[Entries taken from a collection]
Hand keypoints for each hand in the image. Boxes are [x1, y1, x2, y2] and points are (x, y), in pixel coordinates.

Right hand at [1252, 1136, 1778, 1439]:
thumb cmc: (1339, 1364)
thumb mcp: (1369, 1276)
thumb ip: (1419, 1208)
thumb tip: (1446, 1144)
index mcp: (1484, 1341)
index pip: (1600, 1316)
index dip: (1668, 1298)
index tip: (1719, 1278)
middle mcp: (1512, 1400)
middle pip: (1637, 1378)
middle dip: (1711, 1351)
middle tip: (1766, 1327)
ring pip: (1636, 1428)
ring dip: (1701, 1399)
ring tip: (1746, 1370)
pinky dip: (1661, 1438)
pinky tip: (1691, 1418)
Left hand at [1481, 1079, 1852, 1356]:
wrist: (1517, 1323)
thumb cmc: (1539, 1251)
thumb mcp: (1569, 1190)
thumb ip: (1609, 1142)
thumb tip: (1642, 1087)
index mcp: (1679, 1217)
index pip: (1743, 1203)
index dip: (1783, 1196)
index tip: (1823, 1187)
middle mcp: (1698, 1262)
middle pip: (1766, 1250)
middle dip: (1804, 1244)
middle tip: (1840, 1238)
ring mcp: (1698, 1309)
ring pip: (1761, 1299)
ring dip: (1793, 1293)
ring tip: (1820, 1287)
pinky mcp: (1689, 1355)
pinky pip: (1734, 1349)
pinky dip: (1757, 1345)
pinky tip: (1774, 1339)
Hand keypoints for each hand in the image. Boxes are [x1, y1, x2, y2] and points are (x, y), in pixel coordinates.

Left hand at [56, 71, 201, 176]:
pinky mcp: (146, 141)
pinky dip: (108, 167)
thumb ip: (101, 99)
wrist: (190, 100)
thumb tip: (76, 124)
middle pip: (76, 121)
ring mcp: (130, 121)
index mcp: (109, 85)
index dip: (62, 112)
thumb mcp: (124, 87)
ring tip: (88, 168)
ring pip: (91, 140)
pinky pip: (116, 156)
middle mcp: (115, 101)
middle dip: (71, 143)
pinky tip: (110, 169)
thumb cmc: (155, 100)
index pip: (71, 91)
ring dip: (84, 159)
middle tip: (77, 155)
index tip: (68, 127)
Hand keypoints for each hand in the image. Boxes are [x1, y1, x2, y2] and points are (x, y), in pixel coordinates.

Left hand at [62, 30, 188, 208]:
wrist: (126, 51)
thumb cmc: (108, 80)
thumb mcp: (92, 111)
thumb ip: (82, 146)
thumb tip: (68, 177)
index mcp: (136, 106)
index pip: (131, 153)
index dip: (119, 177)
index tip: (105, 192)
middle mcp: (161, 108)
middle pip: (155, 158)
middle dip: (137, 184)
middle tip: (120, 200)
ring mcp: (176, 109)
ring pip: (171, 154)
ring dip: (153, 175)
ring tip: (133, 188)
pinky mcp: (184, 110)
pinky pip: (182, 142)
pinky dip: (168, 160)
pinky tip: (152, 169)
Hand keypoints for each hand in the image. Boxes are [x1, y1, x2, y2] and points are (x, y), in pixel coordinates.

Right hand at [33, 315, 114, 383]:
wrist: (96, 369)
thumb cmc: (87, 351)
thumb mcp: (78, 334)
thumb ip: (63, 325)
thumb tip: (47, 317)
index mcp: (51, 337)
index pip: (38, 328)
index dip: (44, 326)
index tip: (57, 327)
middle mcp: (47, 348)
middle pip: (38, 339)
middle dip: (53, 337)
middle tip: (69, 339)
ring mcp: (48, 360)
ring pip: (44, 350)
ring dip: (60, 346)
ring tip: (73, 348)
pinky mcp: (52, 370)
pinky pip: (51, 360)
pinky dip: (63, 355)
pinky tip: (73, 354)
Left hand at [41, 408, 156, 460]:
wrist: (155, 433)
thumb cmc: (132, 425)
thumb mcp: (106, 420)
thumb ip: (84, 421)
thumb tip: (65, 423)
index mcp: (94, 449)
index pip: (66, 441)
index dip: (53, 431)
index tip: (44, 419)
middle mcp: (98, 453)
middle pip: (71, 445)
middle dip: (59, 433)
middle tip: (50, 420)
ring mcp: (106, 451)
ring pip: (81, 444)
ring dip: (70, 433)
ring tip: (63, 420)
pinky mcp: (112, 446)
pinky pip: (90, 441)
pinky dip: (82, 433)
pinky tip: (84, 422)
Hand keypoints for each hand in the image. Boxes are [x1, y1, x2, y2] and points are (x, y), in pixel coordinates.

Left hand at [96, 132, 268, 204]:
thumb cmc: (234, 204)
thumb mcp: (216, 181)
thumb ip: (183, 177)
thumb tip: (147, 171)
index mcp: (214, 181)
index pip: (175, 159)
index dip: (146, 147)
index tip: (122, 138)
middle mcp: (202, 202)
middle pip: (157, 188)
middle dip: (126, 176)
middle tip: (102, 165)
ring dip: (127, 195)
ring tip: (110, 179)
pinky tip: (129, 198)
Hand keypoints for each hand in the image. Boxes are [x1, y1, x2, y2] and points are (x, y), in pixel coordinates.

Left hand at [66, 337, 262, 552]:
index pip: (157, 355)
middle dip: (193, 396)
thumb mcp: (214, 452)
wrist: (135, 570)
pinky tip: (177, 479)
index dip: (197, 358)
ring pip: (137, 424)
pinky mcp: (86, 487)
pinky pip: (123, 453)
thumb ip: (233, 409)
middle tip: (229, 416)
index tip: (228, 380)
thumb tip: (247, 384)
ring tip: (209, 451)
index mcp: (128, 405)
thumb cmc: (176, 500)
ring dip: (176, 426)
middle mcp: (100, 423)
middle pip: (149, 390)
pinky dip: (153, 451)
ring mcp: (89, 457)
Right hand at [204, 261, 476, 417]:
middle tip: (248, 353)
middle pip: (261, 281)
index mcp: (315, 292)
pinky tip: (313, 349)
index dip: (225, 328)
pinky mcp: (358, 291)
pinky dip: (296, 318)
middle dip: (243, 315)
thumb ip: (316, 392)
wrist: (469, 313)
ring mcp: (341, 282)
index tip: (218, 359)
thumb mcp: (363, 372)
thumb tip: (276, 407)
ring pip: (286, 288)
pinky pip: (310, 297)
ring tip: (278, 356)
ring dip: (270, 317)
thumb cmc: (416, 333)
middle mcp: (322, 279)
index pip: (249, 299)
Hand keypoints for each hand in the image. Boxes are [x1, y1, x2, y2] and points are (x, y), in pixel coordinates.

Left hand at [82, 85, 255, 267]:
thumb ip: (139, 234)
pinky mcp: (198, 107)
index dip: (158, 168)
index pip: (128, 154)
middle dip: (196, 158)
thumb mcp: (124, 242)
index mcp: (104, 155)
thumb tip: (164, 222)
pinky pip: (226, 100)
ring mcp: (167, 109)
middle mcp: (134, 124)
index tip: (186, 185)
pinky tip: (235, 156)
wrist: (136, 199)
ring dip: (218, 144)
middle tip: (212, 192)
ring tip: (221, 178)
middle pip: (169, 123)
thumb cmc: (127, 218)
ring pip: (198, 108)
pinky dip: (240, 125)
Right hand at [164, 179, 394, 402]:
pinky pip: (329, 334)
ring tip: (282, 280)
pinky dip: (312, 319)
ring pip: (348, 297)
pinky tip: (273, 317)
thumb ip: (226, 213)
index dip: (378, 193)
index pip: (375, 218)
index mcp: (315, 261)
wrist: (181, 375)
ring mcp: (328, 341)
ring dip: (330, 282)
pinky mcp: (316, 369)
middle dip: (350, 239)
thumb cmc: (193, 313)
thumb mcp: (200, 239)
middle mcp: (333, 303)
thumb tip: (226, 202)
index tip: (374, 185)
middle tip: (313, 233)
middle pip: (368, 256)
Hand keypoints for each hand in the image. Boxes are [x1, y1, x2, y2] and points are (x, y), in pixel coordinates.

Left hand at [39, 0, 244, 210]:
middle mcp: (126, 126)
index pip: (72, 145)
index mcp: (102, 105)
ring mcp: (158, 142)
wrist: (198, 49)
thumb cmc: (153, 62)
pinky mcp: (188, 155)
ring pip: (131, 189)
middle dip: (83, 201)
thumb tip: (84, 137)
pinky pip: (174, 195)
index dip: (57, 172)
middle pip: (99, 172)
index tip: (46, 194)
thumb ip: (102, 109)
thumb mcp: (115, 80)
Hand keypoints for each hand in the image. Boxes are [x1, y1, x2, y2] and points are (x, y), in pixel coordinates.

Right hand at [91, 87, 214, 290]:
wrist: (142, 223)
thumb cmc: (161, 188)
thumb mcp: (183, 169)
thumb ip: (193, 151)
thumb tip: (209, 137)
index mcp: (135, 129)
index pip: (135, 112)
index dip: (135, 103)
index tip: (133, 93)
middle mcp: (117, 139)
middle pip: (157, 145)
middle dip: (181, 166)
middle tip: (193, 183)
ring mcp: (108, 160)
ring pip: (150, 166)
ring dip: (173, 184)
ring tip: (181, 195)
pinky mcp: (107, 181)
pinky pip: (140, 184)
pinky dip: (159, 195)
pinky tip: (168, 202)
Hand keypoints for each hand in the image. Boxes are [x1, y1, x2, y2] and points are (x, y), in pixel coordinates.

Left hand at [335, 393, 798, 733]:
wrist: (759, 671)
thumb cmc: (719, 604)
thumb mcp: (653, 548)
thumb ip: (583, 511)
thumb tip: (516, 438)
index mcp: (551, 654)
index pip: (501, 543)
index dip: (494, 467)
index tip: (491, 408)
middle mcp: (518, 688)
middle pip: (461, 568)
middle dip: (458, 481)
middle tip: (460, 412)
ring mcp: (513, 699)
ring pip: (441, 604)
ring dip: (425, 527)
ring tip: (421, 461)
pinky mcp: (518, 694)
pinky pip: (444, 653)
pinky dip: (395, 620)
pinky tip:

— WORK REQUIRED —
Please give an exact copy of the lines above, beginning with the line containing "index dip: (378, 193)" and running through the line containing "middle pip: (99, 172)", and of no other lines.

— RESULT OF THIS EXERCISE —
index dip: (378, 193)
index pip: (375, 218)
index mcp: (315, 261)
wrist: (181, 375)
ring mcp: (328, 341)
ring dip: (330, 282)
pinky mcp: (316, 369)
middle dip: (350, 239)
thumb cmc: (193, 313)
thumb mcp: (200, 239)
middle mcp: (333, 303)
thumb tip: (226, 202)
index tip: (374, 185)
middle tip: (313, 233)
middle pip: (368, 256)
Hand keypoints for each hand in the image. Boxes are [x1, y1, x2, y2] and points are (x, y), in pixel coordinates.

Left hand at [39, 0, 244, 210]:
middle mcp: (126, 126)
index pip: (72, 145)
index mcp: (102, 105)
ring mcp: (158, 142)
wrist: (198, 49)
thumb cmc: (153, 62)
pinky mcp: (188, 155)
ring pip: (131, 189)
middle dip: (83, 201)
thumb tip: (84, 137)
pinky pip: (174, 195)
index dip: (57, 172)
middle pip: (99, 172)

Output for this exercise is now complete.